Yesterday, in Maxwell v. Roe, the Ninth Circuit decided that Bobby Joe Maxwell’s due process rights were violated in 1984 when the government used Sidney “the Snitch Professor” Storch as the main witness at his multiple homicide trial. LA Times story here: Appeals Court overturns murder convictions of alleged L.A. serial killer.
This is an important case for a number of reasons. The first is historical: Storch was one of the most infamous jailhouse snitches in the Los Angeles County Jail during the 1980s, a period in which jailhouse snitch fabrication was rampant, numerous wrongful convictions occurred, and which eventually triggered a massive Grand Jury investigation and stringent reforms in Los Angeles.
The factual basis for the decision is also important. Appellate courts rarely conclude as a factual matter that a witness such as a jailhouse informant committed perjury, which is one of the reasons it is so difficult to overturn a conviction even after a witness recants. See previous post: In the news– Recantation. In this case, the Ninth Circuit decided that “it was objectively unreasonable for the Superior Court to find that Storch testified truthfully at the 1984 trial,” based on Storch’s history as an informant and his other lies at trial. From the opinion:
There is simply too much evidence of Storch’s pattern of perjury to conclude otherwise. At the time of Maxwell’s trial, Storch was already employing the “booking” formula that he would later teach others and for which he would become famous; the housing records show that Storch had physical proximity to Maxwell; Storch openly admitted that he was in possession of a newspaper article about the murders; the newspaper article itself mentioned all of the specific facts to which Storch testified–namely, that the police had found Maxwell’s palm print on a nearby park bench; and, finally, Storch contacted Deputy District Attorney Sterling Norris with the news of his cellmate’s spontaneous confession and negotiated his own deal in exchange for his testimony.
In other words, it was just too likely that Storch was lying for the government to use him. As our knowledge of jailhouse informants increases, there may be more informants who fit this too-unreliable-to-testify profile.
Finally, the case has doctrinal significance. The court held that the use of Storch at trial violated Maxwell’s due process rights. This was in large part because Storch was the “‘make-or-break’ witness for the state” and “the centerpiece of the prosecution’s case” and therefore his testimony was clearly material to the outcome of the trial.

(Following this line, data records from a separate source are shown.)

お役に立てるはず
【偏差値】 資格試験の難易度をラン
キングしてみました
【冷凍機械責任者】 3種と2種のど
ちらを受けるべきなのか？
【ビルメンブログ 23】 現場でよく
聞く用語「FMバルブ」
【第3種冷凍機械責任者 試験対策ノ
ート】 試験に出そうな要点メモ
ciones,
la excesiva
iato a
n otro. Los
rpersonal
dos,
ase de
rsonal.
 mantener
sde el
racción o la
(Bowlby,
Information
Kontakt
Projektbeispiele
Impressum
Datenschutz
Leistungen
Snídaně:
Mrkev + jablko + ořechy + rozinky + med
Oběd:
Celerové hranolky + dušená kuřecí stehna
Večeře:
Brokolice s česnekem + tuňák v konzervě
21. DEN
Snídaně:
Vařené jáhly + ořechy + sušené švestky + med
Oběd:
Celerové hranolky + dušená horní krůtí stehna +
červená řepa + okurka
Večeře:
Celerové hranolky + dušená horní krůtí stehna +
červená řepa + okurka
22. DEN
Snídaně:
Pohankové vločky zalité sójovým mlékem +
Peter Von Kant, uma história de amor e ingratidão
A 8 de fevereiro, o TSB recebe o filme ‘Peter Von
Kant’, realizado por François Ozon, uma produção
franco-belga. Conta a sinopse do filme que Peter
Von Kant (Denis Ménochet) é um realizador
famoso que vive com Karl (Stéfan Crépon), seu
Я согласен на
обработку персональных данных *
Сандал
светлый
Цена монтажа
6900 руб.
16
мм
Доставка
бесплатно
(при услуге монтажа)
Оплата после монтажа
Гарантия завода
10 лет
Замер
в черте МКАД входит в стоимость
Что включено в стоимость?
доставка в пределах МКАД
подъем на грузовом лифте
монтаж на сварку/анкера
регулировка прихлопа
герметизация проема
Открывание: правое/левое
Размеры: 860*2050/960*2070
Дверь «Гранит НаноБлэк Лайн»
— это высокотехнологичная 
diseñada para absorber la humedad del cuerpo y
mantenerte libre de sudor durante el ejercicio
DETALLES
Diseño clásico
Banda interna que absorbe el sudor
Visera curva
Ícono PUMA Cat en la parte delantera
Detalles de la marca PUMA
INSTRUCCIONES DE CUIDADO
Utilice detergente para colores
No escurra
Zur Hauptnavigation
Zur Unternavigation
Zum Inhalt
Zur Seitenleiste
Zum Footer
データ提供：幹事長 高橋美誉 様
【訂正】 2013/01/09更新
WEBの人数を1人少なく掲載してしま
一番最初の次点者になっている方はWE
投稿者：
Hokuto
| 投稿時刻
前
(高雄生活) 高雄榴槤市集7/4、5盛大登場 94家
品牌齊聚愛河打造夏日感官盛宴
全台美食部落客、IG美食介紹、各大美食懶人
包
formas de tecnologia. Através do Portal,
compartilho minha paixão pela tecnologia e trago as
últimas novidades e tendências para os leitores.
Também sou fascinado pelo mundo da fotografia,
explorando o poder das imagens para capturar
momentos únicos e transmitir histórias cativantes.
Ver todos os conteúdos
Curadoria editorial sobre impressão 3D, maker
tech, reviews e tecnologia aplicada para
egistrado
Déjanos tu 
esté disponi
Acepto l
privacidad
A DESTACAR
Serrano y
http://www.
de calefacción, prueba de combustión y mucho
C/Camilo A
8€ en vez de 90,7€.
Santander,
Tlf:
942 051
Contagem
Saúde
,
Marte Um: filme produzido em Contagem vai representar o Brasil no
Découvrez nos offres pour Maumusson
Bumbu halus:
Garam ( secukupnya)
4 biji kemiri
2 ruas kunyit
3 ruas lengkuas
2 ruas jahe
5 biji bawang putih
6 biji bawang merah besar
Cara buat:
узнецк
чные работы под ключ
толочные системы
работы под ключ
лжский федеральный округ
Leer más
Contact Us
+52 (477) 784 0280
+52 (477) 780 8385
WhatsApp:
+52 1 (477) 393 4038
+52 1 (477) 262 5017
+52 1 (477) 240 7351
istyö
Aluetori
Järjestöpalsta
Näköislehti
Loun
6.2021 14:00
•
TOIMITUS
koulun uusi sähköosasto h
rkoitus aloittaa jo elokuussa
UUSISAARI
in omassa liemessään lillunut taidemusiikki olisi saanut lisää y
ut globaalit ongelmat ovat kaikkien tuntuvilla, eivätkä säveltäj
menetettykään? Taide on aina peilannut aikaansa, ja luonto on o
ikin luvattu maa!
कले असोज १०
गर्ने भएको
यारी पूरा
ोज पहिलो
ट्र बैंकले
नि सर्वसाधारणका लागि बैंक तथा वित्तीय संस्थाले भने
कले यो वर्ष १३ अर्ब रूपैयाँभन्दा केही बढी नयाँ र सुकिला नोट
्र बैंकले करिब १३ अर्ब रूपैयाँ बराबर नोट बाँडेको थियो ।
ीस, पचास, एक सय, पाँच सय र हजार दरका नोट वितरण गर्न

Notably, the court assumed for the sake of argument that the government did not know that Storch was lying — the due process violation flowed not from any intentional government misconduct, but because “to permit a conviction based on uncorrected false material evidence to stand is a violation of a defendant’s due process rights.” This is an important rule — it is not uncommon for defendants to discover post-trial evidence that a key informant witnesses lied–either because of recantations or other impeachment evidence. See for example this post: More on the Spokane convictions. The Maxwell decision suggests that courts may be starting to take such evidence of informant perjury more seriously.